Раб Петров | страница 158



Андрюс ушёл тогда и больше не появился в мастерской. А на следующий день всё открылось: вернулся отец, Степан Никитич, и обнаружил пропажу многих игрушек. С испугу Никита стал открещиваться даже ещё прежде, чем отец обвинил его в краже – этим себя и выдал. Батя пристально посмотрел ему в глаза, подумал, затем задал один-единственный вопрос: «Андрюс где?»

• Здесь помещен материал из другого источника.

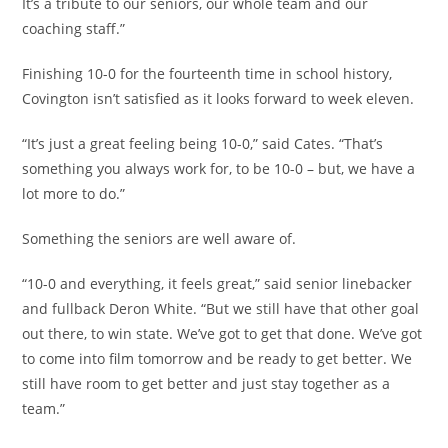
It’s a tribute to our seniors, our whole team and our
coaching staff.”
Finishing 10-0 for the fourteenth time in school history,
Covington isn’t satisfied as it looks forward to week eleven.
“It’s just a great feeling being 10-0,” said Cates. “That’s
something you always work for, to be 10-0 – but, we have a
lot more to do.”
Something the seniors are well aware of.
“10-0 and everything, it feels great,” said senior linebacker
and fullback Deron White. “But we still have that other goal
out there, to win state. We’ve got to get that done. We’ve got
to come into film tomorrow and be ready to get better. We
still have room to get better and just stay together as a
team.”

Тут бы Никите промолчать, пожав плечами, однако вчерашний ужас все ещё был слишком силён. Он истерически закричал, что это Андрюс, вор проклятый, украл их изделия, а теперь, вероятно, скрывается… И, должно быть, выглядел Никита при этом жалким и насмерть перепуганным: отец ещё раз оглядел его и направился к ученикам – допрашивать. Те же слишком невзлюбили хозяйского сына, чтобы выгораживать его: рассказали, как Никита Андрюса всё приваживал, другом звал, а потом стал приглашать его уходить куда-то из мастерской… Ну а затем отец коршуном налетел на оцепеневшего от страха сына, силой вывернул его карманы – нашёл деньги, и гораздо большие, чем стоили деревянные игрушки. Вены на лбу хозяина вздулись, он схватил было вожжи, замахнулся… Но заставил себя остановиться. Оттолкнул Никиту, сказал с горечью: «Сам непутёвый, так ещё и того… дурачка блаженного с пути сбил. Пошёл прочь с моих глаз! Ничего от меня больше не получишь».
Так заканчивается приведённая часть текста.